Out then on art! I’ll sleep but to wake—
Never to dream if never for your sake.
That night he ran over to the student union, slipped it into her mailbox — number 120—and walked home delighted with himself.
XXIV Giacomo-lo-Squarciatore
It is the nature of women to be fond of carrying weights.
— FRANCIS GALTON
THE TELEPHONE CALL seemed urgent: some student named Betsy, the unromantic praenomen matching her disposition, asking if Darconville minded very much giving her and her girlfriends some advice, so would he? It was a voice of shrill little bleats warring against, but intervenient with, the background noise of a dormitory corridor that sounded like Mafeking. Sitting in his office, Darconville could almost see her, squinched over, one ear plugged with a finger, nervously rubbing her left instep against the gastrocnemius of her right calf: she was in a dither. The girls at Quinsy College had hearts like chocolate bars, scored to break easily. Come ahead, said Darconville, come over.

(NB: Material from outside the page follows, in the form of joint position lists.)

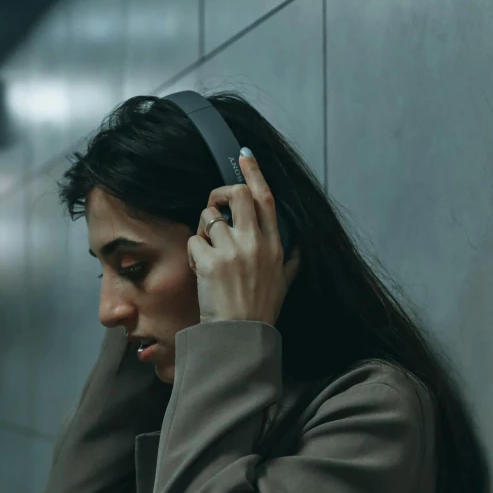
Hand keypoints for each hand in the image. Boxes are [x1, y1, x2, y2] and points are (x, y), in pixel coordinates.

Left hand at [186, 149, 300, 325]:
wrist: (241, 336)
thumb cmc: (261, 312)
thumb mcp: (284, 285)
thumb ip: (291, 263)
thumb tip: (299, 250)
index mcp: (274, 246)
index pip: (266, 199)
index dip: (254, 173)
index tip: (245, 156)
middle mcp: (255, 243)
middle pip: (236, 194)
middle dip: (220, 194)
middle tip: (215, 209)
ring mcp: (232, 251)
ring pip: (208, 216)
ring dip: (203, 230)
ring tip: (206, 252)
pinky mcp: (210, 261)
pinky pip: (194, 240)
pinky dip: (193, 252)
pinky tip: (200, 270)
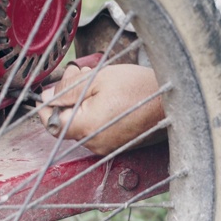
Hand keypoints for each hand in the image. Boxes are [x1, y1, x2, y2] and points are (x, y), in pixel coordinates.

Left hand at [37, 64, 163, 155]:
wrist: (172, 99)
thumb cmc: (140, 87)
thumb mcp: (98, 79)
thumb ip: (68, 89)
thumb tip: (48, 96)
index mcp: (87, 127)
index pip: (52, 122)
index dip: (47, 105)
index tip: (49, 91)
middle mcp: (96, 143)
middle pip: (68, 121)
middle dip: (68, 97)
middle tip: (79, 74)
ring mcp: (108, 146)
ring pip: (82, 124)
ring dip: (83, 103)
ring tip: (97, 81)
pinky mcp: (118, 144)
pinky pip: (97, 129)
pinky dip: (96, 112)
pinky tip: (106, 95)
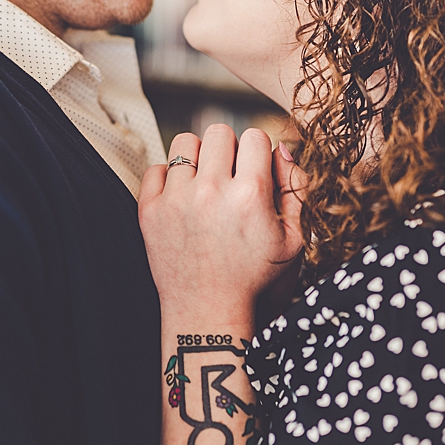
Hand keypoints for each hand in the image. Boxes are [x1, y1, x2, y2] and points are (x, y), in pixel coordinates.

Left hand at [138, 125, 303, 314]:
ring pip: (185, 143)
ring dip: (198, 159)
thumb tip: (279, 148)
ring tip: (206, 185)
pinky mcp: (150, 210)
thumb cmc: (256, 279)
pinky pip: (156, 168)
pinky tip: (184, 201)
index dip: (258, 152)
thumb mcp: (294, 240)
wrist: (209, 312)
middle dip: (229, 150)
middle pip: (219, 132)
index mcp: (250, 195)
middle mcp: (211, 191)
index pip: (255, 136)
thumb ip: (295, 188)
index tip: (255, 171)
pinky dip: (169, 180)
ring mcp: (176, 199)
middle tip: (231, 177)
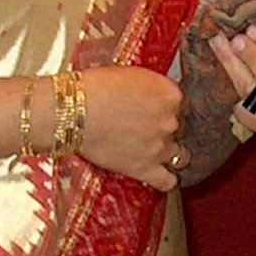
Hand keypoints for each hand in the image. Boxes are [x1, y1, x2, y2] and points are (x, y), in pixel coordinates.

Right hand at [81, 65, 186, 190]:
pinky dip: (167, 180)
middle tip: (145, 126)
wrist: (74, 111)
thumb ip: (153, 87)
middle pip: (180, 127)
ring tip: (150, 148)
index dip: (166, 107)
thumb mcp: (133, 75)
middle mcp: (170, 121)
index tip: (155, 108)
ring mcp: (159, 147)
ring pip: (177, 153)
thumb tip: (156, 95)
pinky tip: (163, 176)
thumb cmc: (96, 88)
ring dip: (166, 151)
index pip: (181, 103)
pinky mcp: (144, 169)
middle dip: (165, 128)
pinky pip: (167, 181)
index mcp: (171, 94)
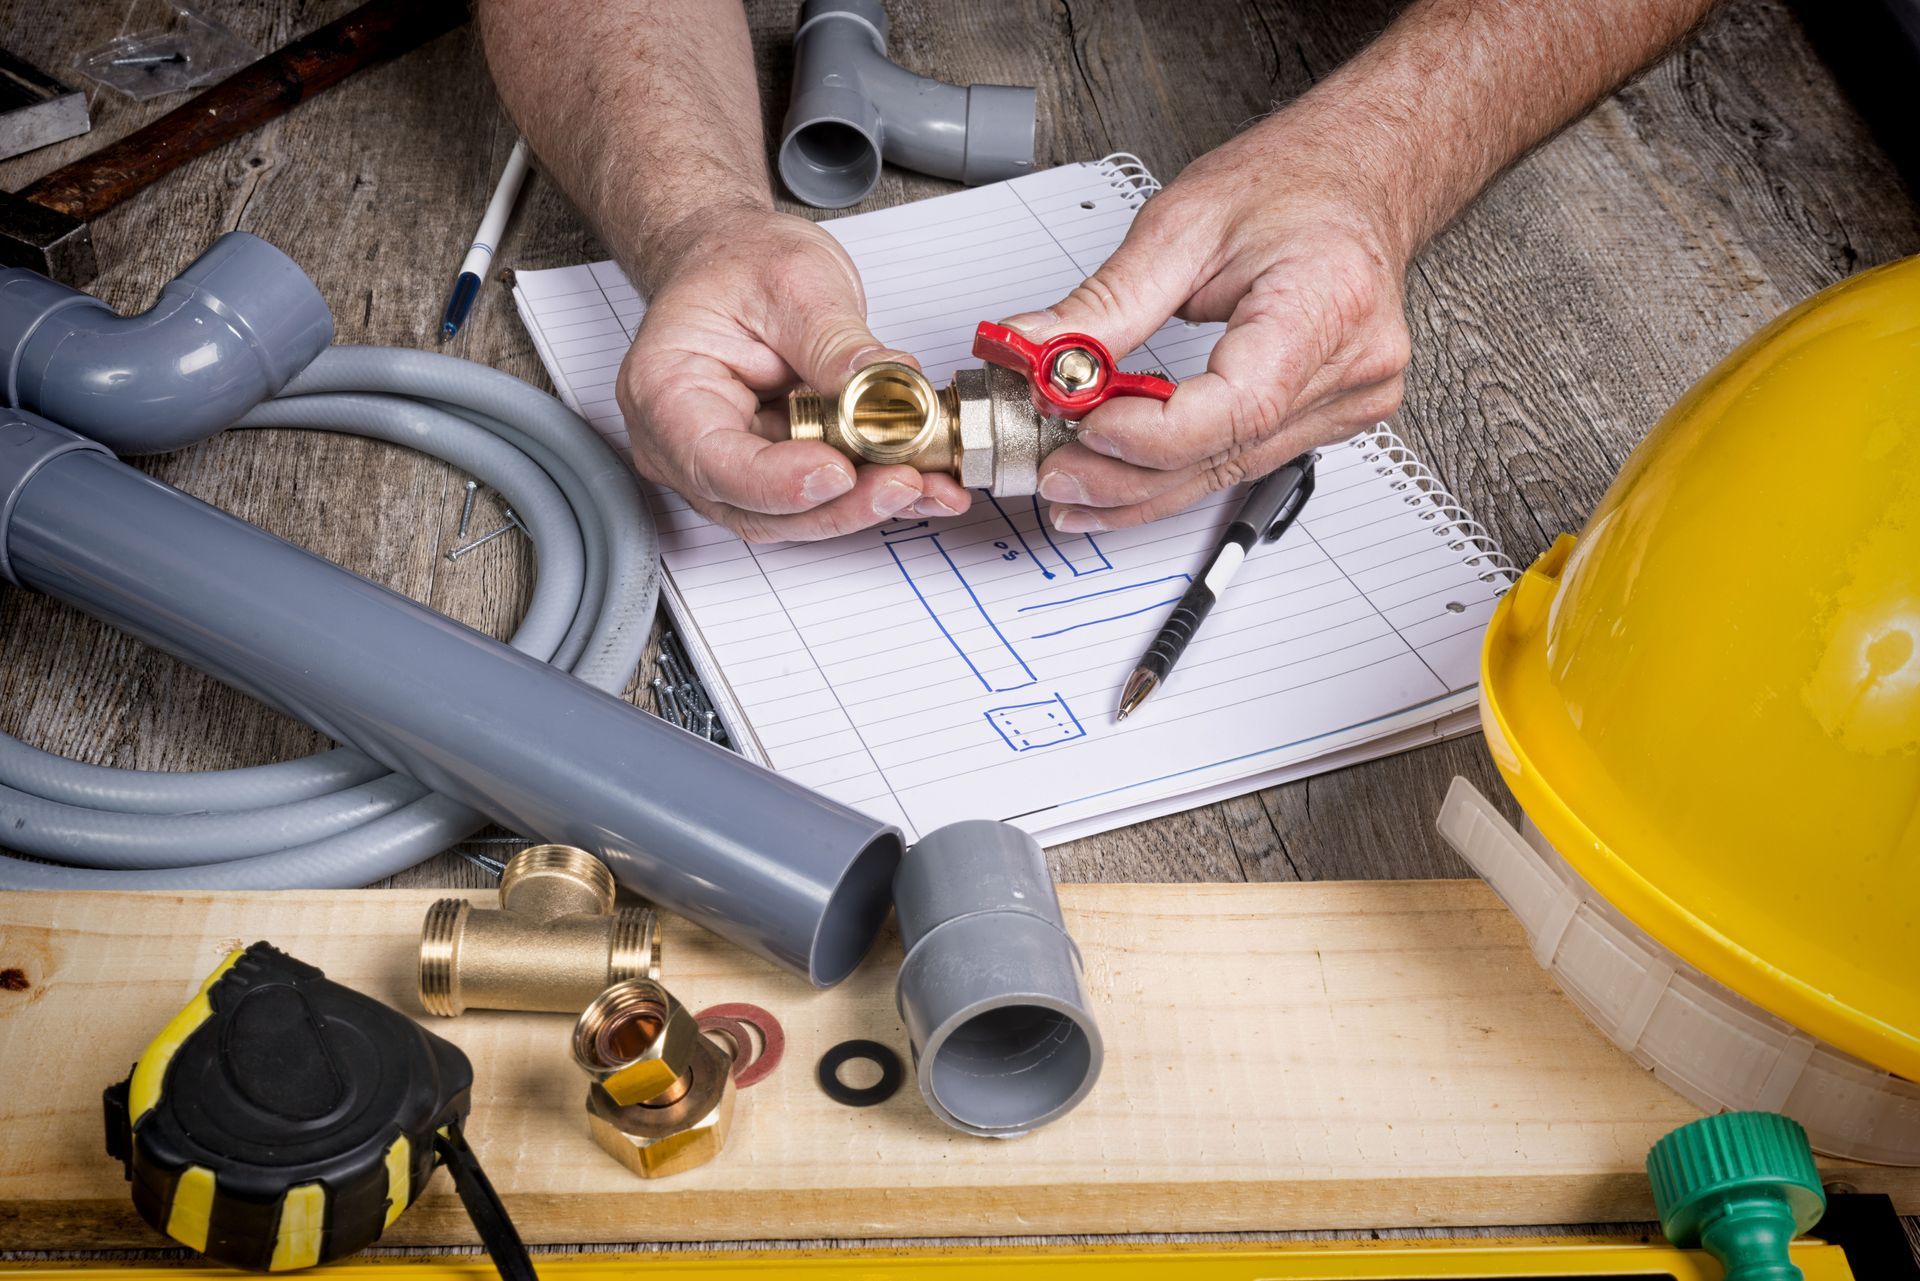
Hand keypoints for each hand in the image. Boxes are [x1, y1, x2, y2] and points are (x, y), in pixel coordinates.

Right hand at [618, 209, 972, 541]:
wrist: (738, 261)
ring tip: (929, 483)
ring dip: (866, 505)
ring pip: (796, 514)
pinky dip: (874, 491)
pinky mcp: (776, 471)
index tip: (838, 471)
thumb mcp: (792, 280)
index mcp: (665, 389)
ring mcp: (730, 464)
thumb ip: (834, 341)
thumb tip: (883, 384)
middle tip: (905, 481)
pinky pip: (823, 496)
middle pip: (756, 506)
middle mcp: (686, 443)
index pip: (712, 460)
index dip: (777, 481)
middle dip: (839, 504)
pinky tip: (925, 483)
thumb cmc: (738, 264)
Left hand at [1009, 126, 1413, 531]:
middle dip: (1126, 473)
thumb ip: (1108, 300)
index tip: (1082, 425)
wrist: (1361, 177)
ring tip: (1073, 485)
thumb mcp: (1184, 224)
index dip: (1153, 432)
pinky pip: (1243, 463)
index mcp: (1327, 302)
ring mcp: (1350, 402)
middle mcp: (1351, 366)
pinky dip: (1178, 474)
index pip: (1239, 405)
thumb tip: (1036, 348)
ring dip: (1143, 489)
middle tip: (1053, 471)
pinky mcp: (1333, 420)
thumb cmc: (1293, 184)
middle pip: (1226, 452)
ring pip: (1229, 473)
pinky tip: (1127, 484)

So Darconville waited for them long after his classes had ended, his feet propped up on his desk. He was reading an old novel from his grandmother’s library— Giacomo-lo-Squarciatore (1888) — to pass the time.

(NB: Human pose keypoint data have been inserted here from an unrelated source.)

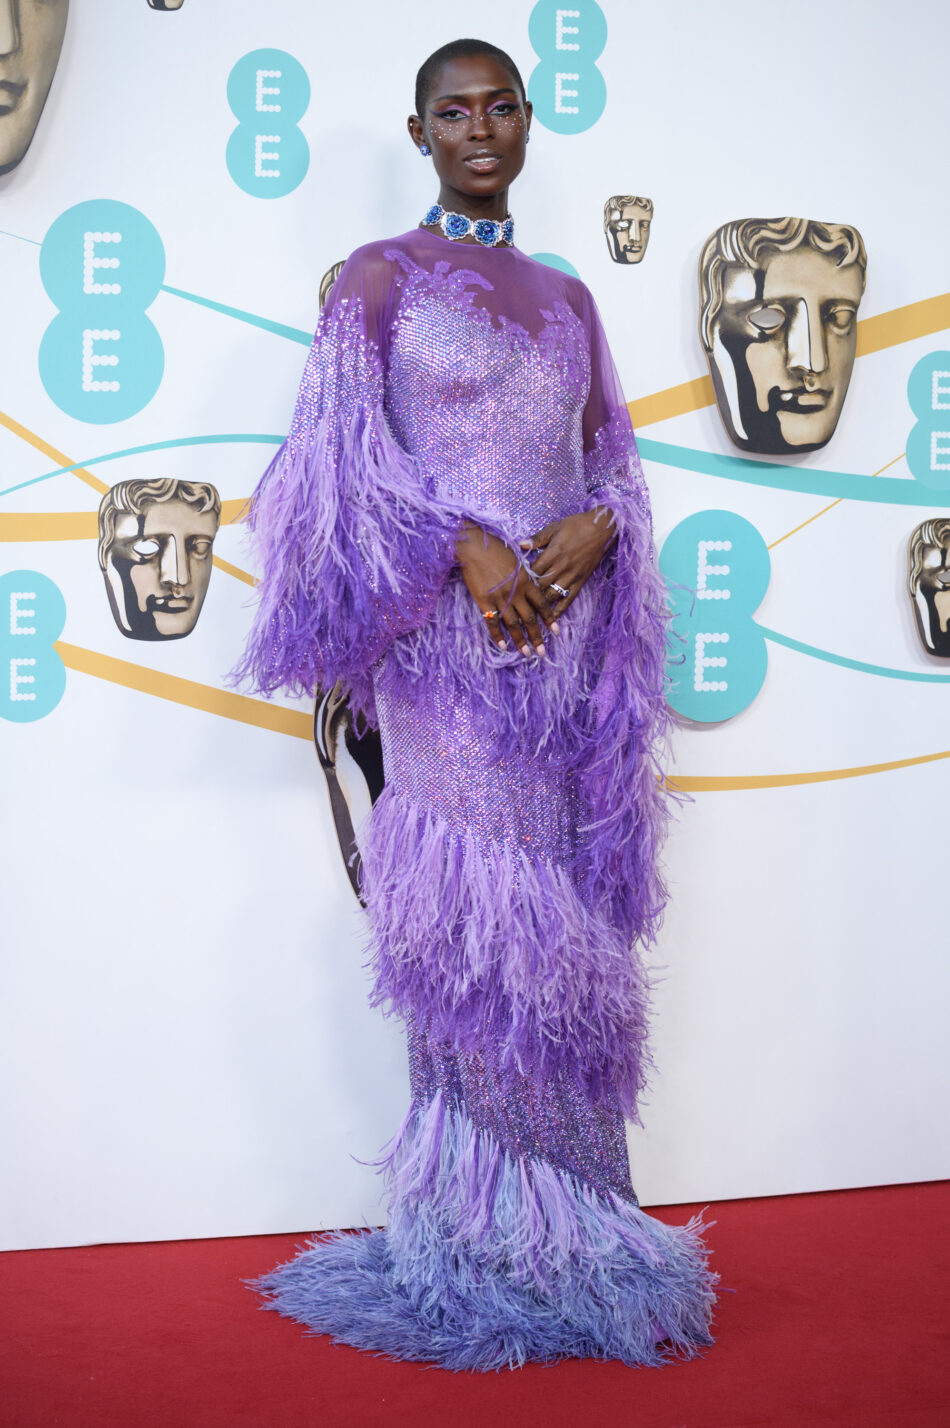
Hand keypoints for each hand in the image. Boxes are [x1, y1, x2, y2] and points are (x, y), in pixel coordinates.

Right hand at [455, 522, 558, 658]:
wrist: (474, 545)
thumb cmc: (495, 548)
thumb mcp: (517, 558)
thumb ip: (525, 574)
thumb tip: (532, 583)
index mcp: (526, 580)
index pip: (542, 604)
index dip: (550, 619)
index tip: (556, 632)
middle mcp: (516, 592)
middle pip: (529, 619)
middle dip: (537, 637)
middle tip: (542, 653)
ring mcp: (500, 598)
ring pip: (513, 624)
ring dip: (520, 641)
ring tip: (527, 654)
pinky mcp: (484, 601)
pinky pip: (492, 623)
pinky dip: (498, 636)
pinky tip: (503, 646)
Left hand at [519, 507, 616, 617]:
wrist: (602, 528)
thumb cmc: (577, 525)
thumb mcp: (555, 527)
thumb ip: (537, 538)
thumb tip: (520, 544)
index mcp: (553, 553)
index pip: (533, 571)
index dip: (522, 579)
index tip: (511, 586)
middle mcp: (562, 567)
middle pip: (540, 586)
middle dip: (527, 595)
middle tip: (515, 603)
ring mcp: (572, 576)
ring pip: (553, 595)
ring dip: (540, 606)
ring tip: (528, 614)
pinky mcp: (581, 581)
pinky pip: (569, 599)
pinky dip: (560, 610)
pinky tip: (552, 618)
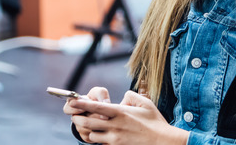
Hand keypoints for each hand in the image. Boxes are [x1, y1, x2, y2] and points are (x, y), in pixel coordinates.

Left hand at [70, 90, 188, 144]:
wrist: (162, 142)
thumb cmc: (155, 122)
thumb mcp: (145, 103)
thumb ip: (131, 96)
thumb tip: (122, 98)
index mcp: (121, 112)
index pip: (96, 107)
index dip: (82, 104)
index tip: (72, 101)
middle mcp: (115, 126)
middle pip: (88, 123)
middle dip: (78, 120)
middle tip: (74, 116)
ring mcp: (115, 139)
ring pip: (92, 136)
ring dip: (88, 132)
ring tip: (87, 127)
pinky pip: (101, 144)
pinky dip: (98, 140)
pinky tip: (100, 136)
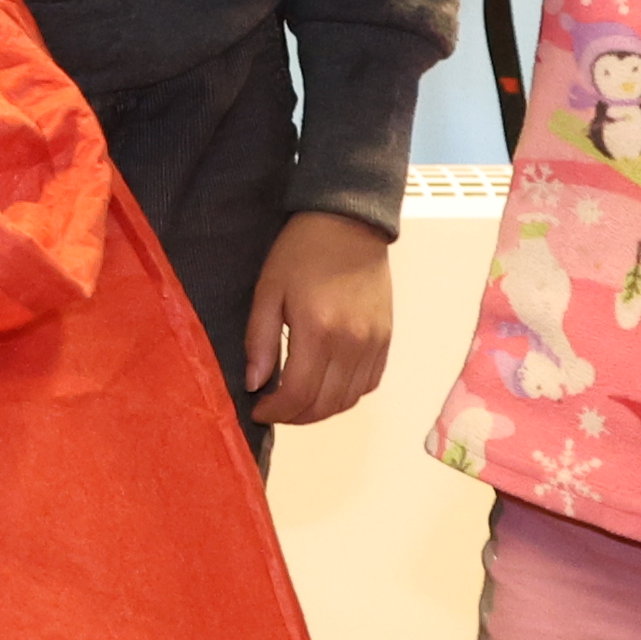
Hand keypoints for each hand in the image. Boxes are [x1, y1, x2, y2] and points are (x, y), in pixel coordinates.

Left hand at [244, 210, 401, 427]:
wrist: (348, 224)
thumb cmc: (302, 252)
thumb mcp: (268, 291)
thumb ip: (260, 341)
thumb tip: (254, 383)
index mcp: (319, 331)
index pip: (298, 395)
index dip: (275, 412)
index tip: (257, 409)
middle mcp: (352, 344)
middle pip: (325, 405)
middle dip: (294, 416)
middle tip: (273, 408)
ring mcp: (374, 344)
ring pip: (348, 401)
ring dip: (320, 410)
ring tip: (296, 399)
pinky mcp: (386, 340)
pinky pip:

“We’re ripping mad!” puffed Betsy Stride, breathless from the stairs, appearing in the doorway like a rising moon. She turned out to be one of his sophomores, a pompion-shaped grouchbag in a brown dress A-lined and middle-kneed who, in happier moods, was given to entertaining her girlfriends in the back row of Darconville’s class by ingeniously shooting elastic bands from the braces on her teeth. And then she motioned in four others — a group Darconville had seen together more than once slouching around campus like walking morts— who, obviously whelped together on a mission, one, Darconville saw, that would soon be his, stood before the desk. It looked as if they were going to group-step, kick, and burst into a Victorian music-hall number.
“Tell him, go ahead.”
Betsy judiciously castled two of her friends and moved a pawn forward with an impatient shove.

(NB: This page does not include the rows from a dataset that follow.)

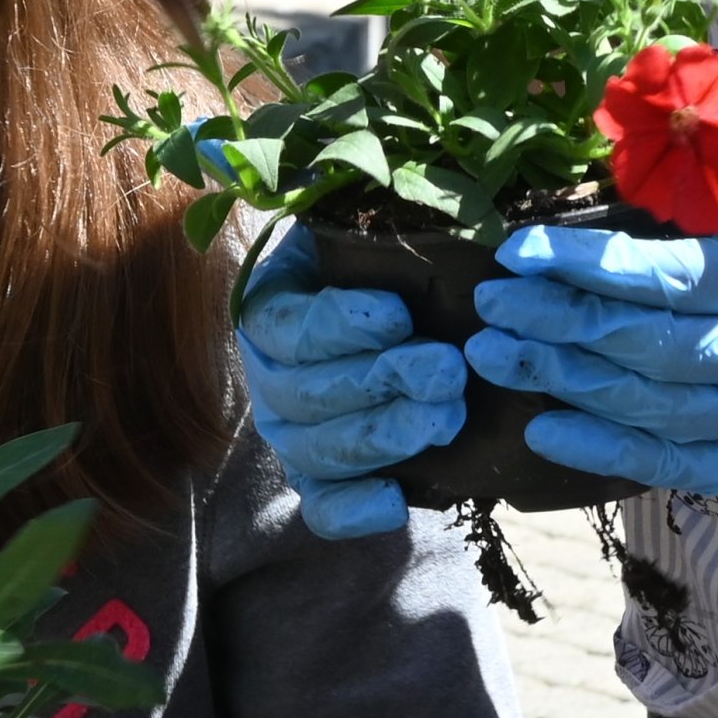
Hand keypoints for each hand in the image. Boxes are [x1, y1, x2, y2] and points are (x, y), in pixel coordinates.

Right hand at [237, 222, 466, 536]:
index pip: (291, 326)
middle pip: (308, 392)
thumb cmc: (383, 265)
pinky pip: (321, 507)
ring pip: (317, 451)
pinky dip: (355, 510)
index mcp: (270, 309)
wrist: (395, 314)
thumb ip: (377, 233)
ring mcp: (290, 432)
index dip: (342, 325)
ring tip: (446, 418)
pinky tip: (398, 500)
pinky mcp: (318, 478)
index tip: (400, 316)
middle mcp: (270, 376)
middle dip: (383, 383)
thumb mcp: (367, 235)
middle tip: (447, 371)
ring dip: (384, 438)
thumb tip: (412, 207)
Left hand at [464, 177, 717, 495]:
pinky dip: (599, 449)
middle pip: (648, 343)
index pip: (669, 275)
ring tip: (490, 353)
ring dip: (561, 379)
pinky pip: (662, 464)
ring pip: (647, 405)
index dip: (589, 267)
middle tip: (489, 303)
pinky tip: (539, 425)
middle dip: (559, 322)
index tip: (515, 249)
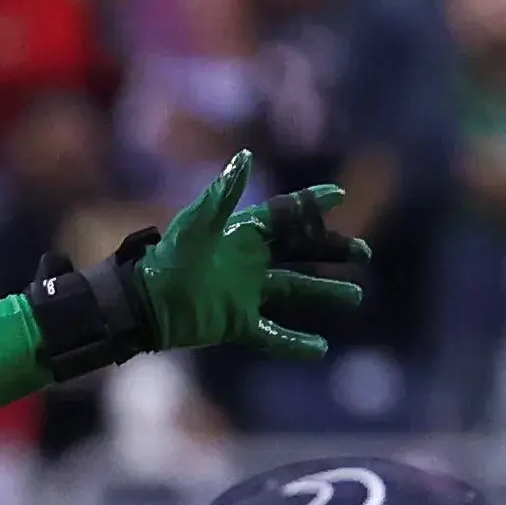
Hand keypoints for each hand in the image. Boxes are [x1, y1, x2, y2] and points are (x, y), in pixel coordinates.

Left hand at [135, 149, 370, 358]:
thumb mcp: (196, 224)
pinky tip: (320, 348)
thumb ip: (223, 195)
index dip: (310, 205)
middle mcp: (248, 262)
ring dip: (324, 293)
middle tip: (363, 254)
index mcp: (241, 234)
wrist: (142, 304)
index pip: (284, 216)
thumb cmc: (167, 260)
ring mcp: (245, 294)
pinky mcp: (236, 323)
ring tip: (355, 296)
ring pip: (294, 291)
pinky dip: (294, 343)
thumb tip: (244, 156)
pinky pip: (271, 334)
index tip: (338, 196)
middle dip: (331, 251)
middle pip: (299, 253)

“It’s all right,” exclaimed Betsy, “tell him what happened. Well, aren’t you going to tell him? Mary Jane ?”
They made a perfect quincunx, all standing in place, with faces like apostle spoons, all deferring to each other as to who should present their petition, for it was clearly one of those irredentist ventures to restore a right or rectify a wrong, something invariably to do with library privileges, curfew extension, or some breach of the student moral code which at Quinsy was stricter than the Rites of Vesta. Darconville, now six months into the year, was becoming familiar with it all. The girls, most of them, actually worried about these rules, an anxiety, in fact, that over the year caused a good many of them to become overweight, and not a few who had come in September as thinifers would leave hopeless fattypuffs in June. The starchy comestibles in the Quinsy refectory, however, better construed to account for the condition of Betsy Stride, a girl so fat that were she wearing a white dress one could have shown a home-movie on her. Briefly, she had a beef — and, again, poked Mary Jane in the ribs.
“Well, I was studyin’ real late over at Smethwick last night,” began Mary Jane Kelly, shifting feet, “working on my project on shade-pulls. You know? Anyway, I—”
Darconville blinked.
“Shade-pulls?”
“My term paper. For Dr. Speetles’ education course. ‘The Effect of Insufficiently Pulled Shades in Classrooms on 4th-Grade Underachievers.’ “
“Continue.”
“I finished up for the night, see, and started walking back to my room—”
“Alone,” Betsy reminded her.
“Alone,” agreed her friend.
“ All alone.”
“Yes,” sighed Mary Jane, “ all alone. I was right tired, I guess, and” —she shrugged—”I don’t know, maybe I just imagined the whole thing.”
“You didn’t,” sniffed Betsy, shifting and looking away hurt as if suddenly betrayed.
Darconville looked at his watch. “And you saw a man,” he said, “following you.”
The girls all looked amazed, confirmed in their fears but astounded at the sudden conjecture: how did he know? This was a constant: the fumblingly speculative association in girls’ schools of any mysterious or unexplained mis-illumination with some foul and forbidden chthonian, male of course, wreaking havoc among them, and any apparition, whatever the circumstance, desperately cried out for immediate rehearsal, redressai, and report.